Ummi menangkap raut kesedihan yang mendalam pada diri si Mbah. Ia menyadari, betapa pun ia menghibur Mbah, tentu hal itu tak akan pernah sepadan dengan apa yang dilakukan Dita. Sebab, Ummi sadar posisinya. Omelan si Mbah kembali berdansa di tengah suapan Ummi. Si Mbah memang enggan berobat. Namun, Ummi tetap memotivasi dan melayani dengan kesabaran ekstra. Apalagi si Mbah “angel dikandani.”

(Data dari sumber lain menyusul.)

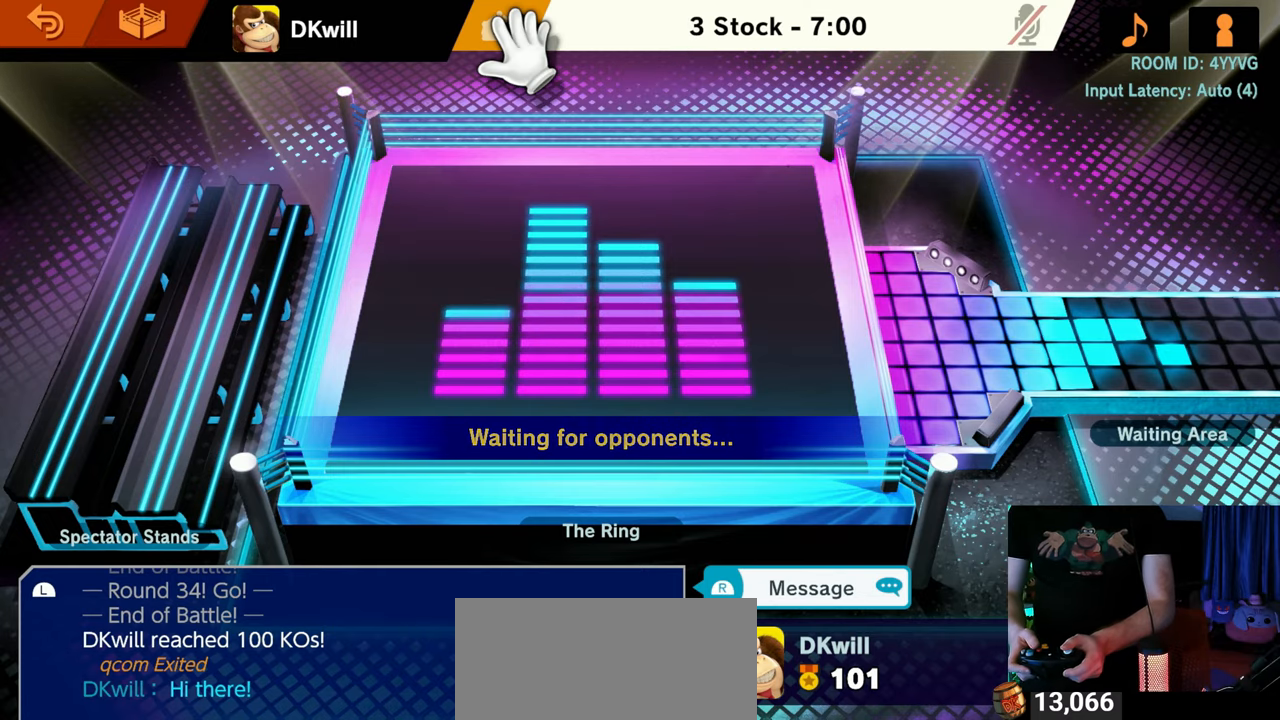
{"buttons": ["R1"], "left_stick": "up", "right_stick": "center", "events": []}
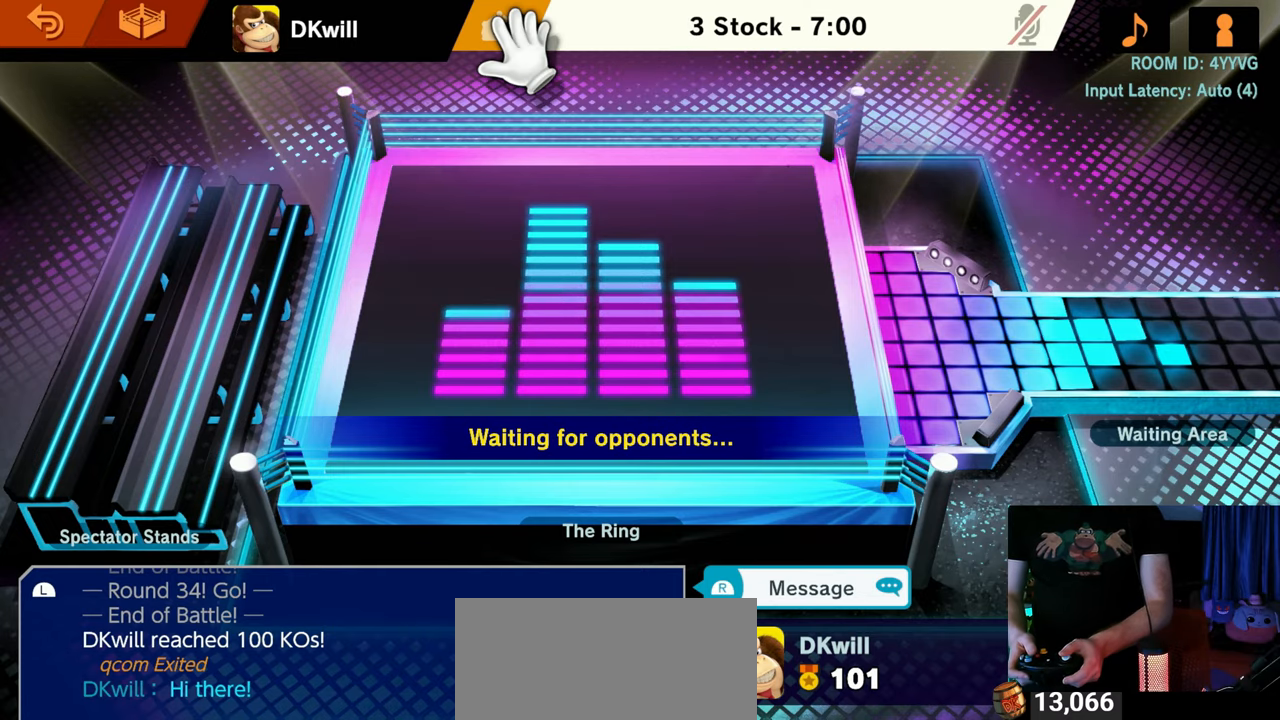
{"buttons": ["R1"], "left_stick": "up", "right_stick": "center", "events": []}
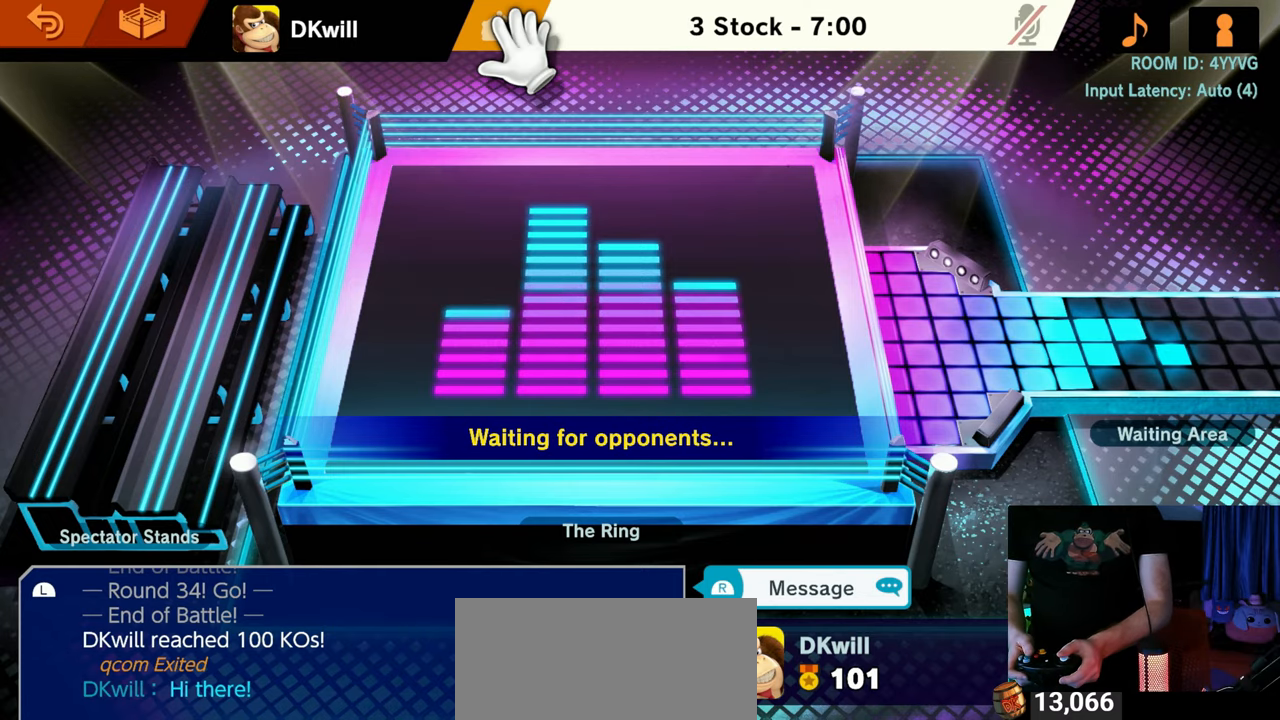
{"buttons": ["R1"], "left_stick": "up", "right_stick": "center", "events": []}
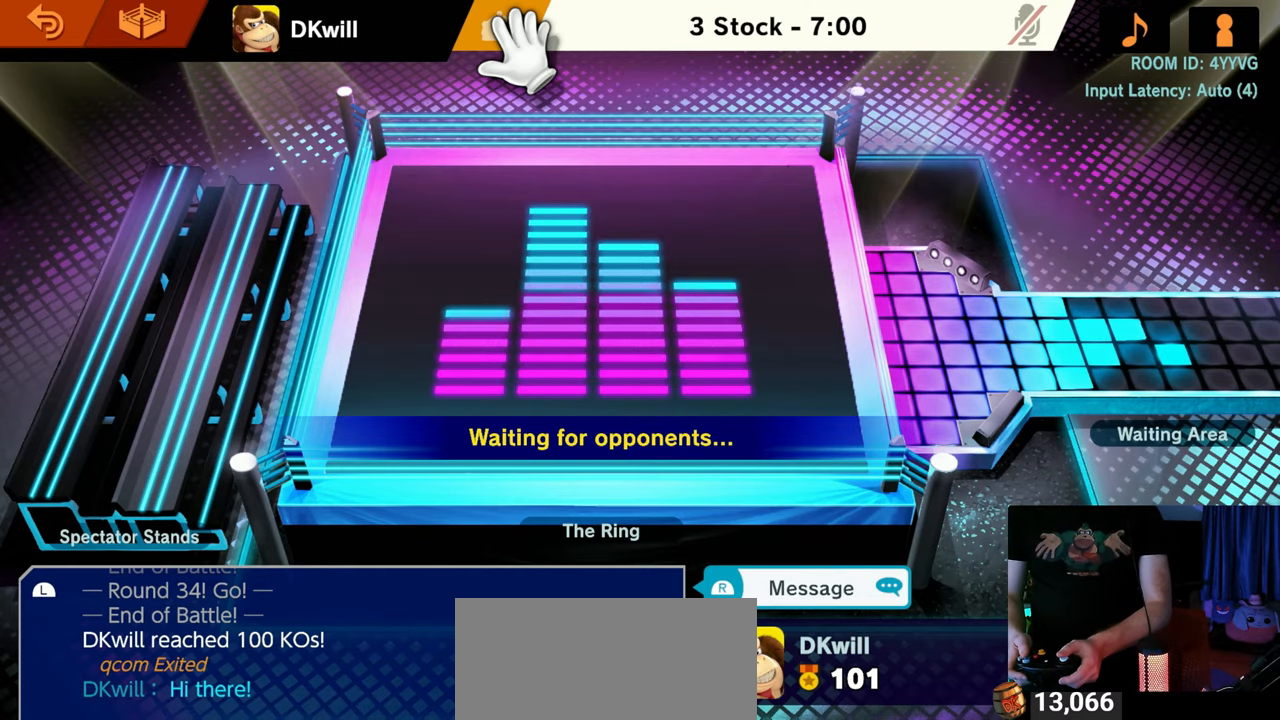
{"buttons": ["R1"], "left_stick": "up", "right_stick": "center", "events": []}
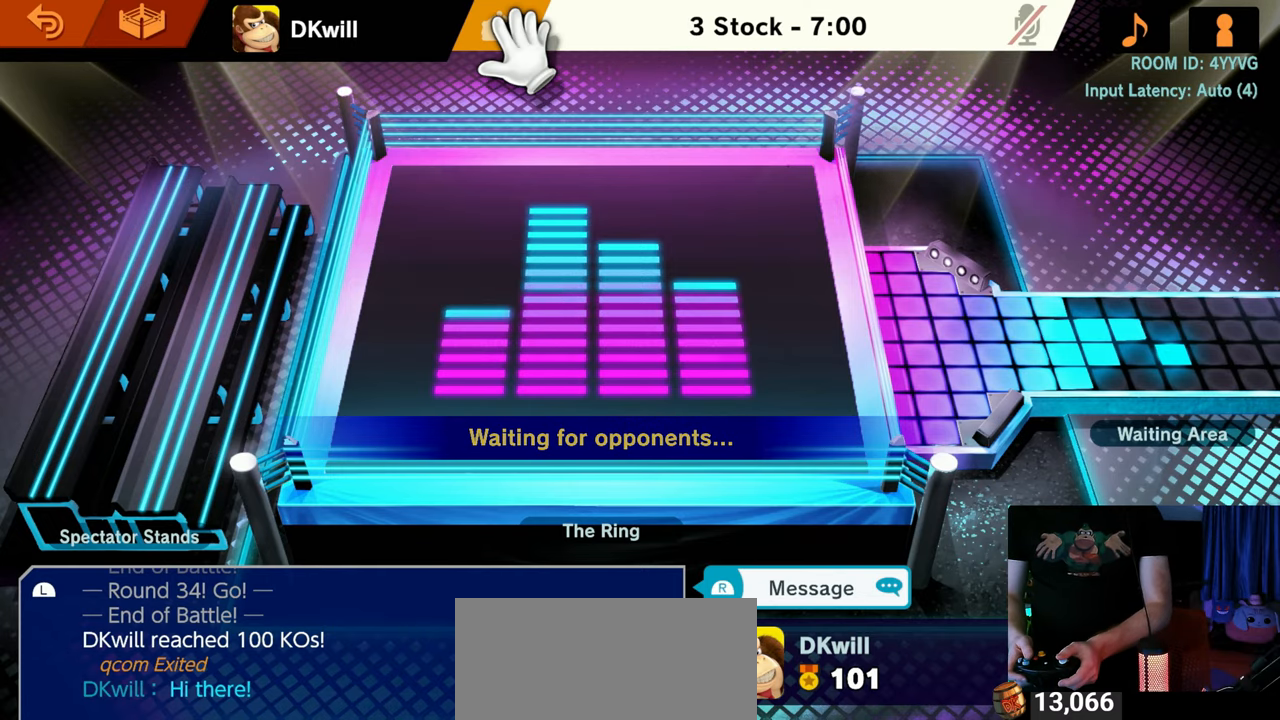
{"buttons": ["A", "B", "L1", "R1"], "left_stick": "up", "right_stick": "center", "events": [[317, "L1", "down"], [350, "A", "down"], [383, "B", "down"]]}
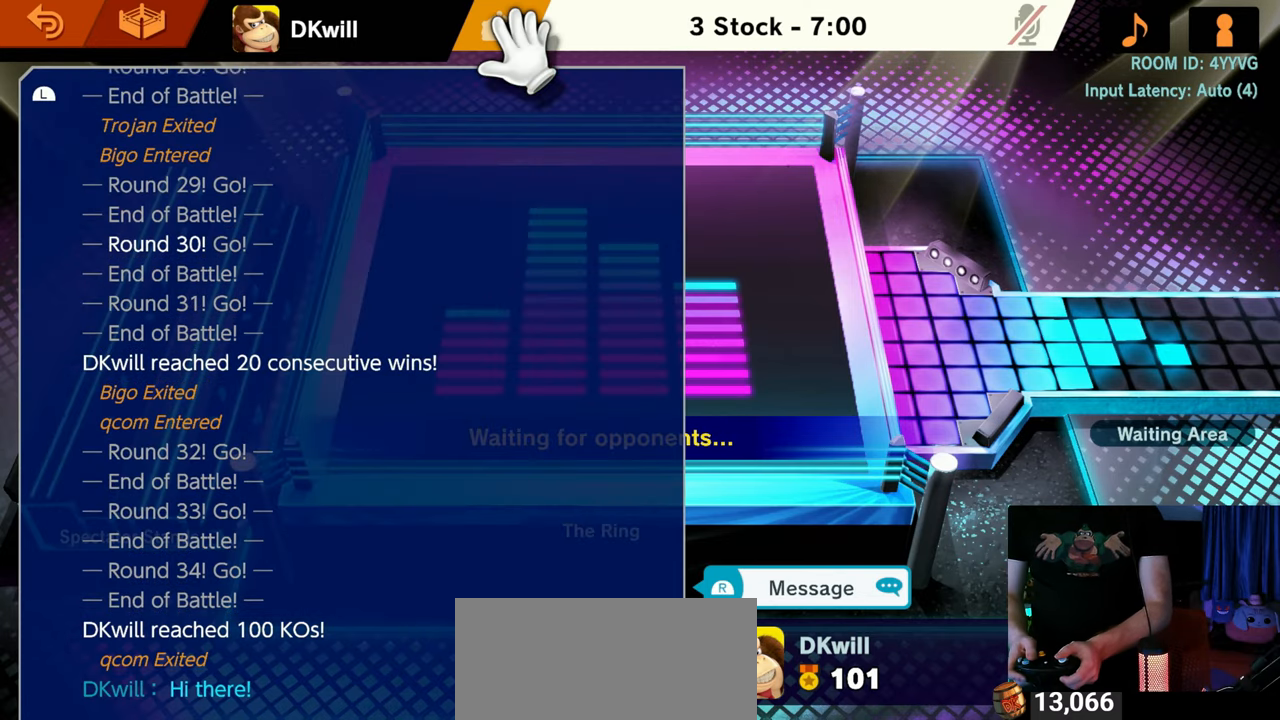
{"buttons": ["R1"], "left_stick": "up", "right_stick": "center", "events": [[217, "B", "up"], [283, "A", "up"], [450, "L1", "up"]]}
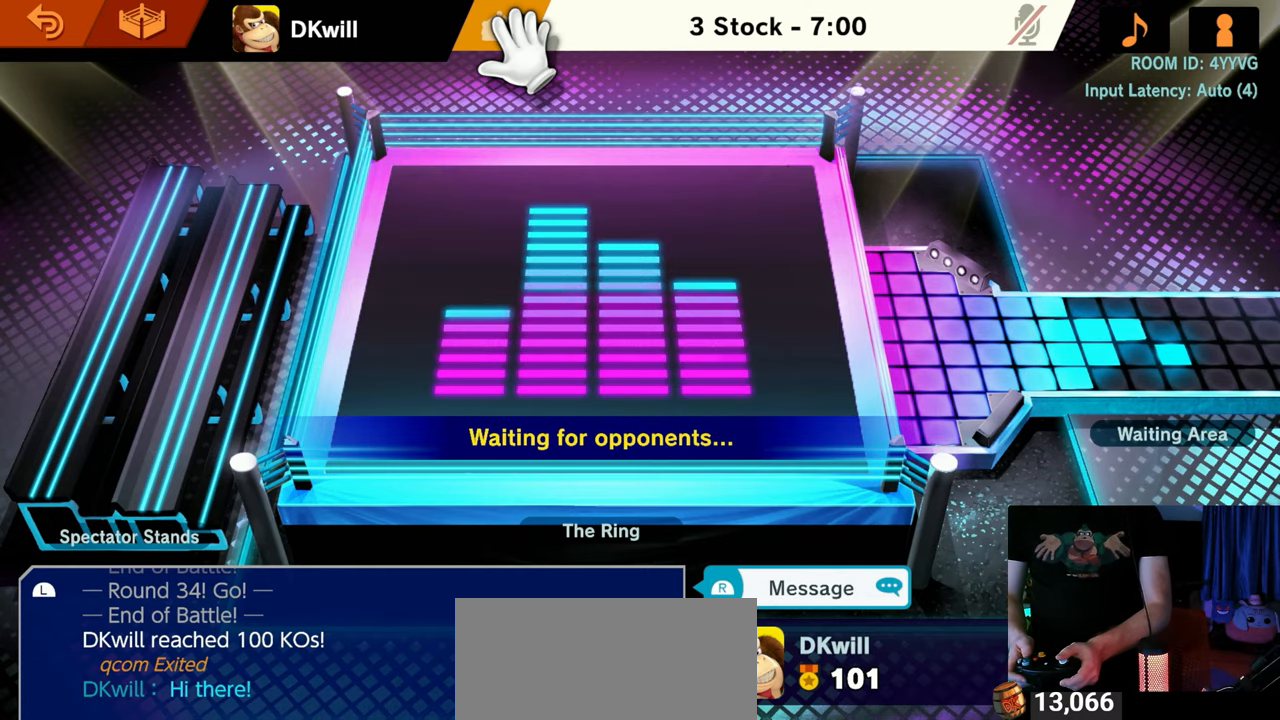
{"buttons": ["A", "B", "L1", "R1"], "left_stick": "up", "right_stick": "center", "events": [[167, "A", "down"], [167, "L1", "down"], [233, "B", "down"]]}
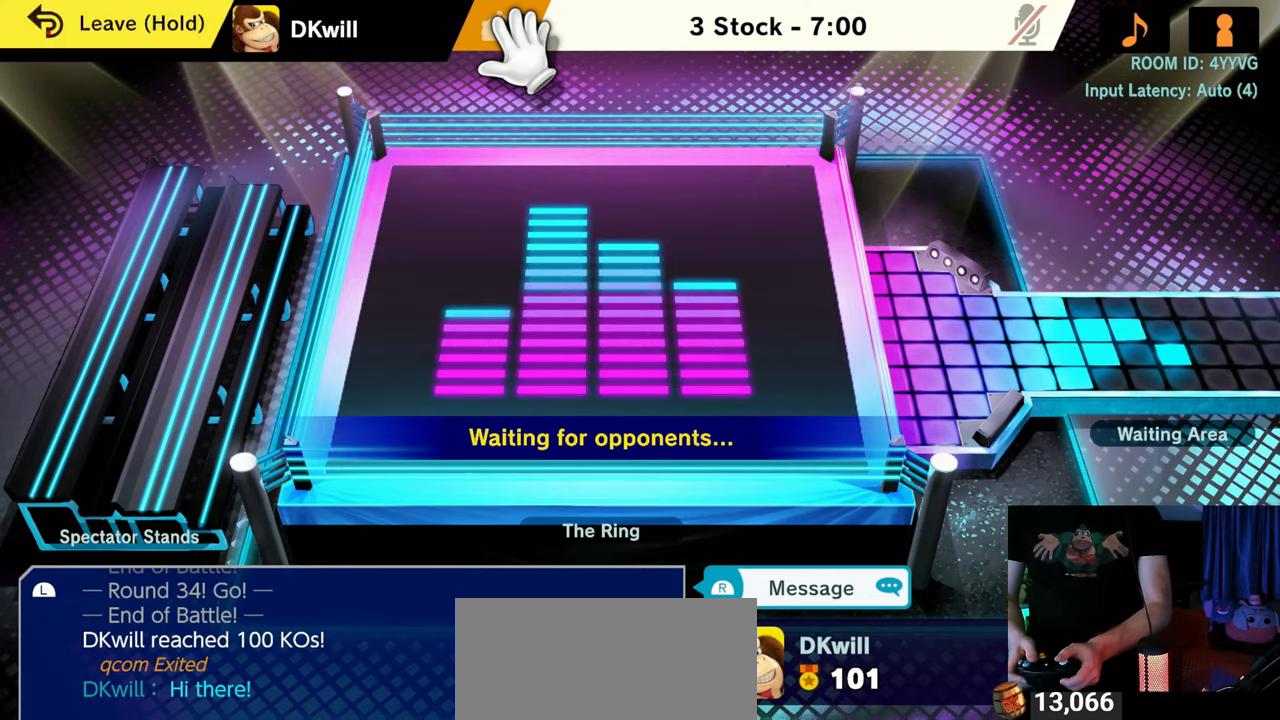
{"buttons": ["A", "L1", "R1"], "left_stick": "up", "right_stick": "center", "events": [[67, "B", "up"], [133, "A", "up"], [283, "L1", "up"], [467, "L1", "down"], [500, "A", "down"]]}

Usai makan siang dan shalat, Ummi melihat pesan di gawainya. Aplikasi dengan logo gagang telepon dan berlatar hijau menuntutnya untuk mengintip dan membalas pesan yang urgen. Dia termangu saat kedua netranya terikat pada pesan singkat.

“Bagaimana ibu?”

Tanpa salam dan tanpa embel-embel panggilan. Memori Ummi kembali berkelana pada dua puluh tahun silam. Saat ia merasakan manisnya kehidupan, tiba-tiba ia harus menapaki qadha yang tak terbayangkan. Saat di mana segala rasa bercampur dan segala tanya juga berhambur, ia hanya memilih diam dan mengabulkan proposal suaminya untuk ta’adud. Ummi belajar memasrahkan seluruh hidupnya pada ketetapan yang telah tergariskan.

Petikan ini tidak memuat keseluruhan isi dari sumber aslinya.